## Things to do
1. In the Michael Powell lacrosse profile, revise the part that opens with the words containing "- Height: 5" and closes with "and Casey Powell).", swapping "former professional" for "retired professional".
2. According to the Michael Powell lacrosse profile, which team drafted Powell in the 2004 NLL draft, and at what overall pick?
3. Pick up the Michael Powell lacrosse profile after its final sentence and write the next part.

## Text under study
Personal information
- Nationality: American
- Born: October 29, 1982 (age 43) West Carthage, New York, U.S.
- Height: 5 ft 11 in (180 cm)

Sport
- Position: Attack
- Shoots: Right
- NLL draft: 17th overall, 2004 San Jose Stealth
- MLL teams: Boston Cannons Baltimore Bayhawks
- NCAA team: Syracuse

= Michael Powell (lacrosse) =

American lacrosse player (born 1982)

Michael Powell (born October 29, 1982) is an American former professional lacrosse player who was a four-time First Team All-American at Syracuse University, played professional lacrosse for the Baltimore Bayhawks and Boston Cannons, and played on the United States team in the 2002 and 2006 World Lacrosse Championships where he was named to the All-World Team. He is the youngest of the three lacrosse-playing Powell brothers (Ryan and Casey Powell).

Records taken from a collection
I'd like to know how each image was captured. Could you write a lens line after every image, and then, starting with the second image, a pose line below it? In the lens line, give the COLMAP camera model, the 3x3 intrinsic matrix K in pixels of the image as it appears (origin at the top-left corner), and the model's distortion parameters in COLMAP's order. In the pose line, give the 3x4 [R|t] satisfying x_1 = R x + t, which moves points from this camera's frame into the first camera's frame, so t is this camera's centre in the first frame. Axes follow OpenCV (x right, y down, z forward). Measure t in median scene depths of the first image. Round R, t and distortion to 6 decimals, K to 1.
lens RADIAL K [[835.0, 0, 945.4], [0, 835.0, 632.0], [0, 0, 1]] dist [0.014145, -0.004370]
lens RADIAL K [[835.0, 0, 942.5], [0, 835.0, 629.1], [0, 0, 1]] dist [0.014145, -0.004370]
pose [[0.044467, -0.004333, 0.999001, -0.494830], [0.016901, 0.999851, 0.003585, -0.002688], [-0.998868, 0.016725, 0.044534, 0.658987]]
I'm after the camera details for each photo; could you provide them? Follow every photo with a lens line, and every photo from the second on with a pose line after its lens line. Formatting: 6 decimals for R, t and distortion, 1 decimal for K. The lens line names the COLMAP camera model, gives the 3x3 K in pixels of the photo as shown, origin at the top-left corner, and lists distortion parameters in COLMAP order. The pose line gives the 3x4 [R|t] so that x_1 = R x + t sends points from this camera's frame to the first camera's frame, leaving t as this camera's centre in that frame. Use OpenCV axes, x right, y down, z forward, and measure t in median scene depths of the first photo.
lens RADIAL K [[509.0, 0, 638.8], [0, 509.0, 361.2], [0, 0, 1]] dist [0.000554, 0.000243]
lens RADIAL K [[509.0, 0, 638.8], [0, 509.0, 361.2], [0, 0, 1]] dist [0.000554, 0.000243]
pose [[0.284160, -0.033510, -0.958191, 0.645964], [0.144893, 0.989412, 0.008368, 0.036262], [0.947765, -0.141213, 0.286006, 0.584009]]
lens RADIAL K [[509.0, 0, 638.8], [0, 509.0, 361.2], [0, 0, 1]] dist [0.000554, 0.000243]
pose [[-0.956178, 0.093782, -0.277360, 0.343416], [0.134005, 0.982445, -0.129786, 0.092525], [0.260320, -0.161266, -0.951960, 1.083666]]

## Numbered answers
1.
- Height: 5 ft 11 in (180 cm)

Sport
- Position: Attack
- Shoots: Right
- NLL draft: 17th overall, 2004 San Jose Stealth
- MLL teams: Boston Cannons Baltimore Bayhawks
- NCAA team: Syracuse

= Michael Powell (lacrosse) =

American lacrosse player (born 1982)

Michael Powell (born October 29, 1982) is an American retired professional lacrosse player who was a four-time First Team All-American at Syracuse University, played professional lacrosse for the Baltimore Bayhawks and Boston Cannons, and played on the United States team in the 2002 and 2006 World Lacrosse Championships where he was named to the All-World Team. He is the youngest of the three lacrosse-playing Powell brothers (Ryan and Casey Powell).

2. The San Jose Stealth drafted him 17th overall.

3.
Powell is the only player to win the Jack Turnbull Award as the top attackman in Division I lacrosse four consecutive times. Powell was also a four-time finalist for the Tewaaraton Trophy, the collegiate player of the year award, and is one of two male players to win the award twice. He led Syracuse to two national championships and holds the school record for most career points. Syracuse retired his #22 jersey in 2023. He is widely considered one of the greatest lacrosse players of all time.

Powell is now a singer/songwriter and tours both as a solo artist and as a member of his band The Black River. In 2022 Powell started a new band called The Echosound (formerly WADE).

==Early life==
Powell attended Carthage Senior High School in Carthage, New York, where he was a high school All-American. He set the New York State high school records for most points in a season with 194 points in 2000, most points in a game with 15 points in 2000, and most assists in a season with 120 assists in 1999 and 115 in 2000.

==College career==
Powell enrolled at Syracuse in the fall of 2000 as one of the most anticipated recruits in college lacrosse history. He wore the #22 Syracuse jersey, the same number previously worn by both of his older brothers (Casey and Ryan), and by lacrosse legends Gary Gait and Charlie Lockwood.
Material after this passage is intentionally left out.